TASK GOAL = Among the entries below, find the lines holding "TRIANGLE" and copy them.

THE DATA =
══════════
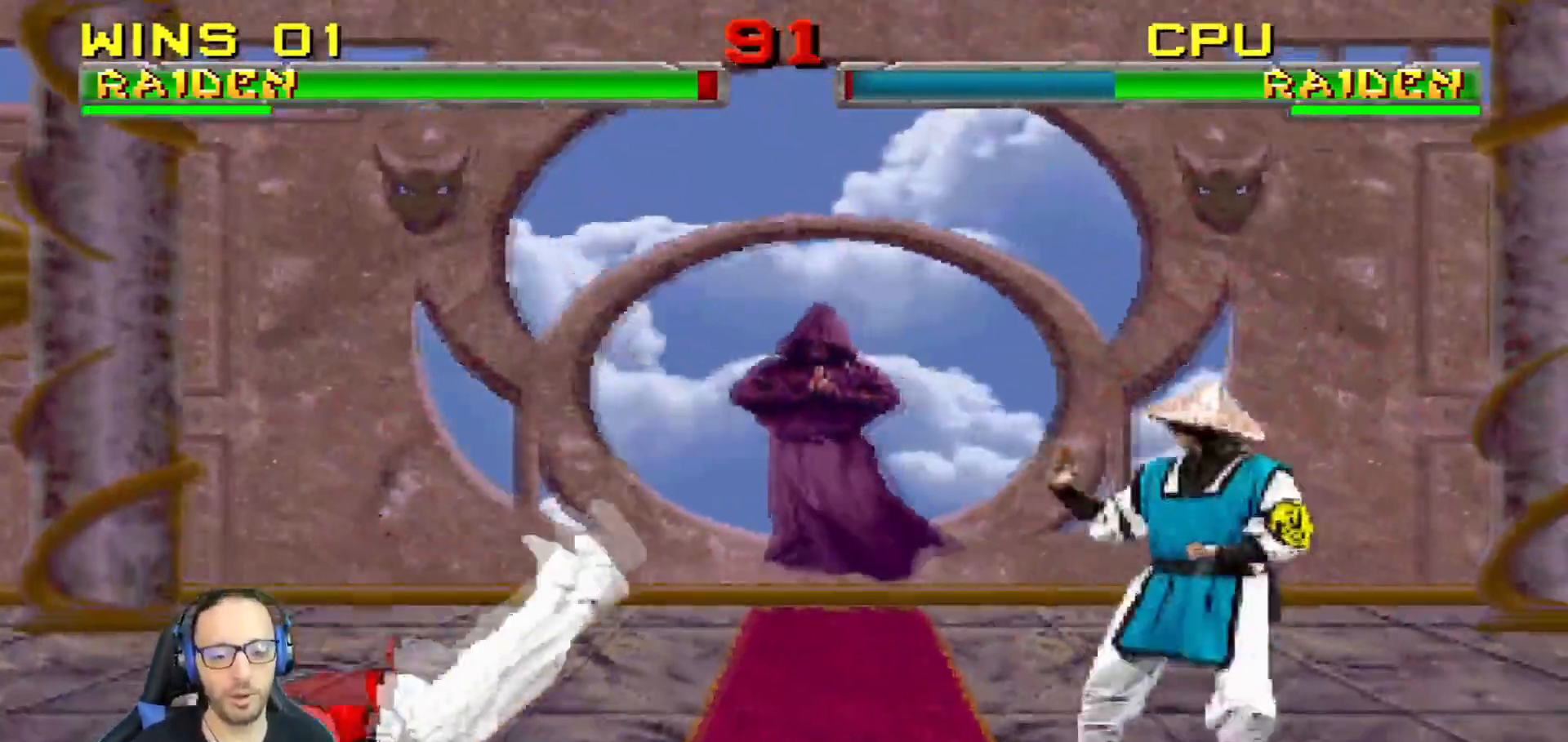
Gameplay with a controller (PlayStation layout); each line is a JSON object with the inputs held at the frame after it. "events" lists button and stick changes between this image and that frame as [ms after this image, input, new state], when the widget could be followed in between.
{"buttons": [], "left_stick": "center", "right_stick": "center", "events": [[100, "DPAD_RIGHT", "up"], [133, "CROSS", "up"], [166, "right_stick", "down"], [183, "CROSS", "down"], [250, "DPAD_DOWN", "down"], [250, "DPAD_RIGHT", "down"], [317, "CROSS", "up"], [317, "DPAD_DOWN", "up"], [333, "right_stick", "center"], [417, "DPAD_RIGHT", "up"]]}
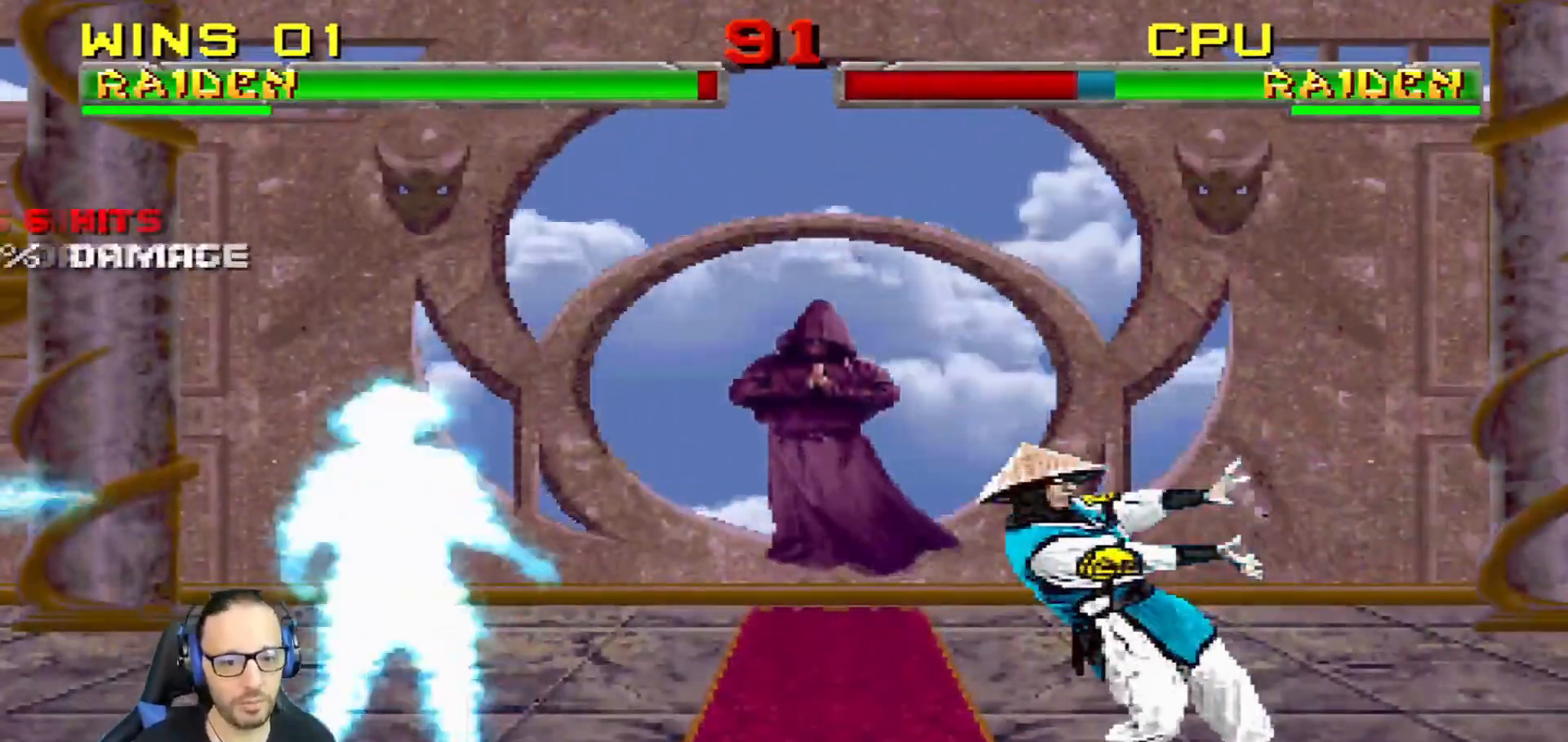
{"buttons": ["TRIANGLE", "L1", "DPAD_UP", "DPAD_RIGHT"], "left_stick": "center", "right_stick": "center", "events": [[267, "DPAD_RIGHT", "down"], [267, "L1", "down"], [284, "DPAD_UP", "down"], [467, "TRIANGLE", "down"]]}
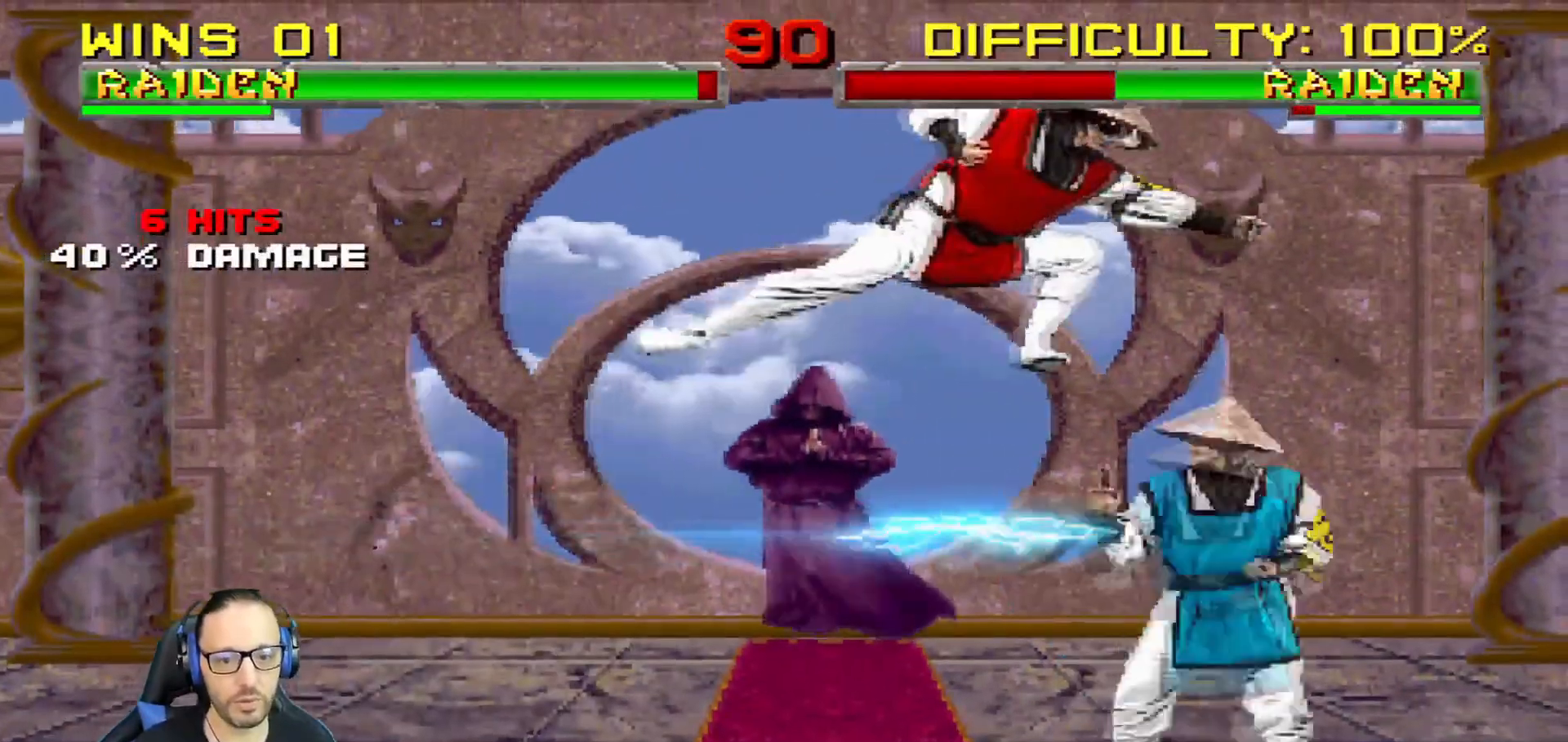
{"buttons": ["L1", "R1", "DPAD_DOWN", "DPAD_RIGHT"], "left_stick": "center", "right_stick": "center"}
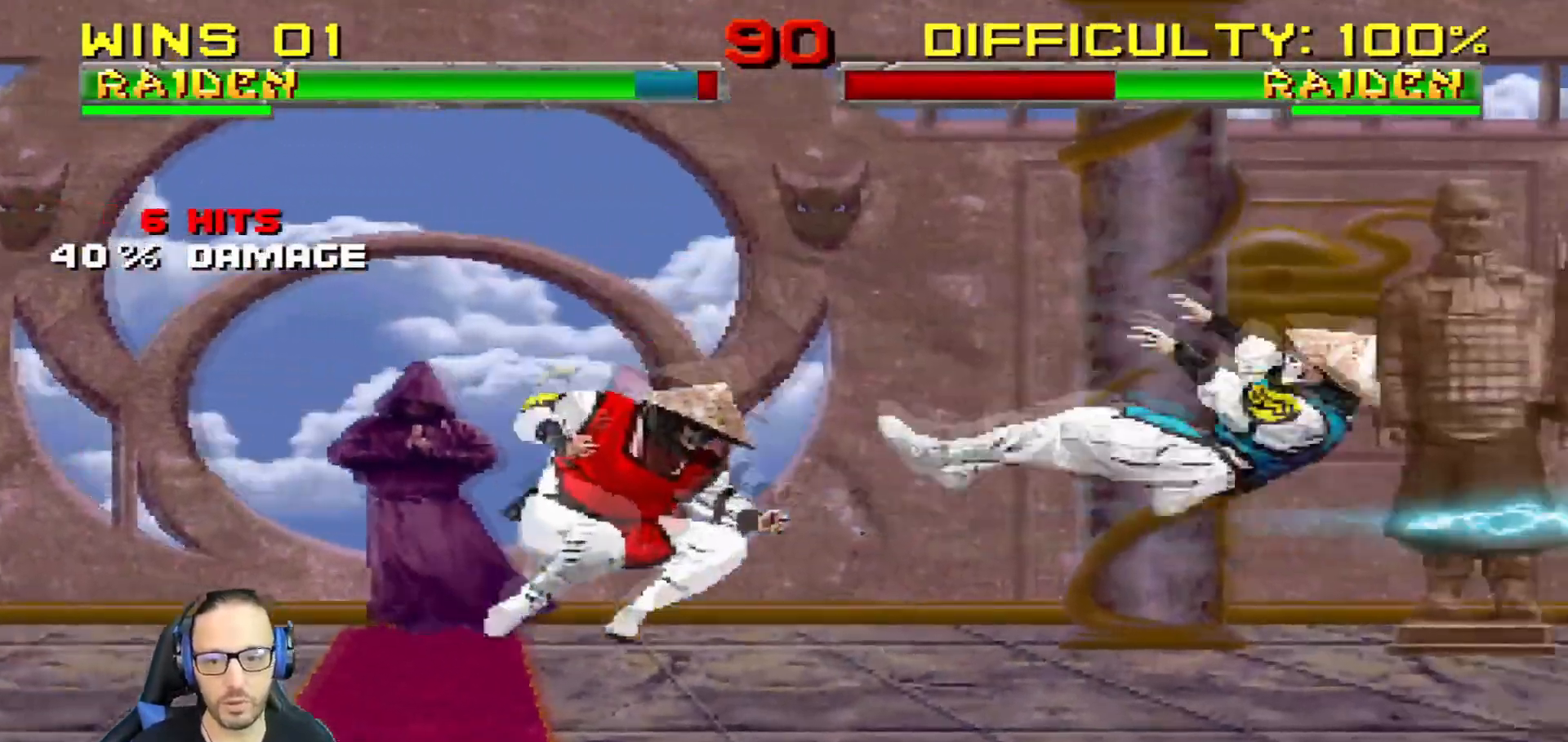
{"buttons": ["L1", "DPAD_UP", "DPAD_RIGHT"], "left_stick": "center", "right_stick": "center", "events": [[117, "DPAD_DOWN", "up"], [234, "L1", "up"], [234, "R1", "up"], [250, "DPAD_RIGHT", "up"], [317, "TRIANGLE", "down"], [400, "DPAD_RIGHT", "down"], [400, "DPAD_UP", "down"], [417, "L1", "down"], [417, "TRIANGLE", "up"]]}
══════════
RESPONSE =
{"buttons": ["TRIANGLE", "L1", "DPAD_UP", "DPAD_RIGHT"], "left_stick": "center", "right_stick": "center", "events": [[267, "DPAD_RIGHT", "down"], [267, "L1", "down"], [284, "DPAD_UP", "down"], [467, "TRIANGLE", "down"]]}
{"buttons": ["L1", "DPAD_UP", "DPAD_RIGHT"], "left_stick": "center", "right_stick": "center", "events": [[117, "DPAD_DOWN", "up"], [234, "L1", "up"], [234, "R1", "up"], [250, "DPAD_RIGHT", "up"], [317, "TRIANGLE", "down"], [400, "DPAD_RIGHT", "down"], [400, "DPAD_UP", "down"], [417, "L1", "down"], [417, "TRIANGLE", "up"]]}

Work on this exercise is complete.